Ghost of Anita Hill's voice mail

How's this for a blast from the past? Nearly 20 years after Anita Hill's sexual harassment claims against Supreme Court nominee Clarence Thomas riveted the nation, the "he said, she said" drama has exploded back into the headlines.

Miss the latest? Well, take a moment and read all about it from ABC News, which broke the story. Or if you prefer, here's The Associated Press report. The Wall Street Journal also has the story, as does USA Today.

As the top of The New York Times' story explains, the big news peg is, you guessed it, a voice mail:

WASHINGTON -- Nearly 20 years after Anita Hill accused Clarence Thomas of sexual harassment during his contentious Supreme Court confirmation hearings, Justice Thomas's wife has called Ms. Hill, seeking an apology.

In a voice mail message left at 7:31 a.m. on Oct. 9, a Saturday, Virginia Thomas asked her husband's former aide-turned-adversary to make amends. Ms. Hill played the recording, from her voice mail at Brandeis University, for The New York Times.

"Good morning Anita Hill, it's Ginni Thomas," it said. "I just wanted to reach across the airwaves and the years and ask you to consider something. I would love you to consider an apology sometime and some full explanation of why you did what you did with my husband."

Ms. Thomas went on: "So give it some thought. And certainly pray about this and hope that one day you will help us understand why you did what you did. O.K., have a good day."
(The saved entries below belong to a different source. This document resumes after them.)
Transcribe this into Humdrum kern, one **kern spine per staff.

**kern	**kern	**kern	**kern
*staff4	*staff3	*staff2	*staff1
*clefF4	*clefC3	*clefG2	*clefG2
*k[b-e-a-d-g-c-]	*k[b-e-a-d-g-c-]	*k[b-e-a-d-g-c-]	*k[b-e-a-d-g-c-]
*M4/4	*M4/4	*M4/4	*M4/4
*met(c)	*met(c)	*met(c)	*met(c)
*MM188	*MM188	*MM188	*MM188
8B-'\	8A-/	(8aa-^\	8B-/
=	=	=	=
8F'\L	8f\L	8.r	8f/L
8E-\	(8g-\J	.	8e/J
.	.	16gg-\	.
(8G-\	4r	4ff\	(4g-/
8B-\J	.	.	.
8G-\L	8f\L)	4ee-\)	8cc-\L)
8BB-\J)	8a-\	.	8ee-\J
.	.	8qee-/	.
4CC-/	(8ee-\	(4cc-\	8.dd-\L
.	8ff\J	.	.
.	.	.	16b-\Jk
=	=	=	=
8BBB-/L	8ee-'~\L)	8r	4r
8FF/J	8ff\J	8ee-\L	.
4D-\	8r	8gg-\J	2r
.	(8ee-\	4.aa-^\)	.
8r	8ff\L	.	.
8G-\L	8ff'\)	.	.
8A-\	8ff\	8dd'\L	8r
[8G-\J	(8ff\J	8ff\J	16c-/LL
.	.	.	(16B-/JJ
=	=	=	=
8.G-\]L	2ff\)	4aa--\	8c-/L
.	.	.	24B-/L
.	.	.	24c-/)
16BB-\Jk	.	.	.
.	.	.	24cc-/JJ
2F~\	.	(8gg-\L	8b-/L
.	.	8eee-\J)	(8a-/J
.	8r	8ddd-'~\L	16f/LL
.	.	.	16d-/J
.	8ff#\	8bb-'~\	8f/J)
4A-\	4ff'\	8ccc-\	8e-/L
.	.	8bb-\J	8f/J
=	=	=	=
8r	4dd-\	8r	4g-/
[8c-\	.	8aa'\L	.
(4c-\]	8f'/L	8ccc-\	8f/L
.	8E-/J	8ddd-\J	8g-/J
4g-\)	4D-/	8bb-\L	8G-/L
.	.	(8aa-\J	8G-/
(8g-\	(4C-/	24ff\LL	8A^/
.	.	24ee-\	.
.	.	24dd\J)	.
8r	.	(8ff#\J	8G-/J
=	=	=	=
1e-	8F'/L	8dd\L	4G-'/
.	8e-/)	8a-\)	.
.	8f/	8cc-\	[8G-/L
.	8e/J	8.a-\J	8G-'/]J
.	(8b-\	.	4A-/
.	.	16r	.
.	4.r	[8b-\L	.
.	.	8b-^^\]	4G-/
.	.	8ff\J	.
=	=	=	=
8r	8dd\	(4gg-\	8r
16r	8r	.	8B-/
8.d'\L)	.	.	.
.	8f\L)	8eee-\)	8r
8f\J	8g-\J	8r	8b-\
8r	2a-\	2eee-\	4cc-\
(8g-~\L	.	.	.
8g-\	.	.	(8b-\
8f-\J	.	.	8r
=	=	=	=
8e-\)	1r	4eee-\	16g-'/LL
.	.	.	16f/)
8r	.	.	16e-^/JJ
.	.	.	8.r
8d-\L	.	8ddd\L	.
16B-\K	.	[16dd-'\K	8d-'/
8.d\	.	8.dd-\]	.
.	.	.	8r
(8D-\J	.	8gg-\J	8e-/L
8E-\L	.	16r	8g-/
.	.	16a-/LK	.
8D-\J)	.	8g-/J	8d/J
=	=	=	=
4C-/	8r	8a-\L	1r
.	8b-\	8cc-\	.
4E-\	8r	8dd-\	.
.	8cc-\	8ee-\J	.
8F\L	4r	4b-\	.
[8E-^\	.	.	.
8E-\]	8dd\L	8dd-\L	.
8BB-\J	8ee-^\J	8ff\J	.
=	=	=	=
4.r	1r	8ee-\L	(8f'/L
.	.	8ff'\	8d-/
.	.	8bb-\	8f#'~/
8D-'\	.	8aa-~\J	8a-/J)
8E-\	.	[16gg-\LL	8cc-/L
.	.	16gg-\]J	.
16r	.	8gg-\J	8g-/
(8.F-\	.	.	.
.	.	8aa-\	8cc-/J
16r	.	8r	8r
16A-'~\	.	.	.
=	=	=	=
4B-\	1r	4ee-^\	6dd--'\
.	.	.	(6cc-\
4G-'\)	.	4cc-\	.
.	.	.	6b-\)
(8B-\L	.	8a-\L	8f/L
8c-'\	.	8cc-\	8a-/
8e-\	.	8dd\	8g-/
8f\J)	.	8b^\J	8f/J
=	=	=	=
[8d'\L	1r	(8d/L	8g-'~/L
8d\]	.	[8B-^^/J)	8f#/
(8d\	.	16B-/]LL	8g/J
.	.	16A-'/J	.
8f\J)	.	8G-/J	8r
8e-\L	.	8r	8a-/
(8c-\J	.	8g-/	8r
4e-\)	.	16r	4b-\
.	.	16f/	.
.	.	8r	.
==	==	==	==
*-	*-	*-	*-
Religion aside for a moment, it certainly seems like this story has a ghost. I mean, we're talking two decades since the Thomas confirmation hearings, and this is news again? Then again, for those who pay close attention to the Washington scene, this isn't the first time Ginni Thomas has made waves in recent months -- and you almost wonder if she hoped that Hill would leak the voice mail to the media.

What waves do I mean?

Just this month, Slate ran an article about Ginni Thomas with the headline "The Battle Cry of a Supreme Court Wife." A Newsweek piece by Laura Miller referred to the Thomases as "the right's new power couple." So could there be a political motivation to a right-wing Supreme Court justice's wife leaving this voice mail message just weeks before a major midterm election? You tell me.

But this is GetReligion, so we're more concerned about the potential religion ghost.

I refer, of course, to Ginny Thomas requesting that Hill "certainly pray about this." Every major news report that I've read, except for the Washington Post's story, contains that religious reference.

But no one makes the leap to the obvious follow-up question: Why would Thomas ask Hill to pray? We get background on Ginny Thomas' politics but no details on her religion. Such information certainly seems relevant in the context of the message left.

ABC's report noted that Ginny Thomas used similar language in a 2007 interview:

Virginia Thomas: "I think there's a lot of theories, but I hope she one day calls up and apologizes, and I look forward to forgiving her. ... I'm sure she got swept up into something bigger than she may have understood at the beginning of whatever she was doing, but I think she owes us an apology, and I look forward to receiving that phone call or that visit one day."

Forgiving her. I think that has the potential of a religious connotation. Right?

I did some quick Googling to try to find background on Ginny Thomas' faith. The most recent information I found came from a 1991 Washington Post piece that preceded the infamous confirmation hearing:

Although Clarence Thomas was raised a Roman Catholic, the couple regularly attend the Truro Episcopal Church, a charismatic congregation in Fairfax. A majority of the congregants oppose abortion, according to Gordon Klooster, the church administrator. A home was established on church grounds for pregnant women who decide against abortion. And the preacher occasionally delivers a antiabortion sermon, Klooster said. On Friday nights, the church holds a "prayer-and-praise service," a casual program that includes community singing, speaking in tongues and prophesying in the spirit of Christ. The Thomases are not Friday night regulars but they have attended within the past two months, Klooster said.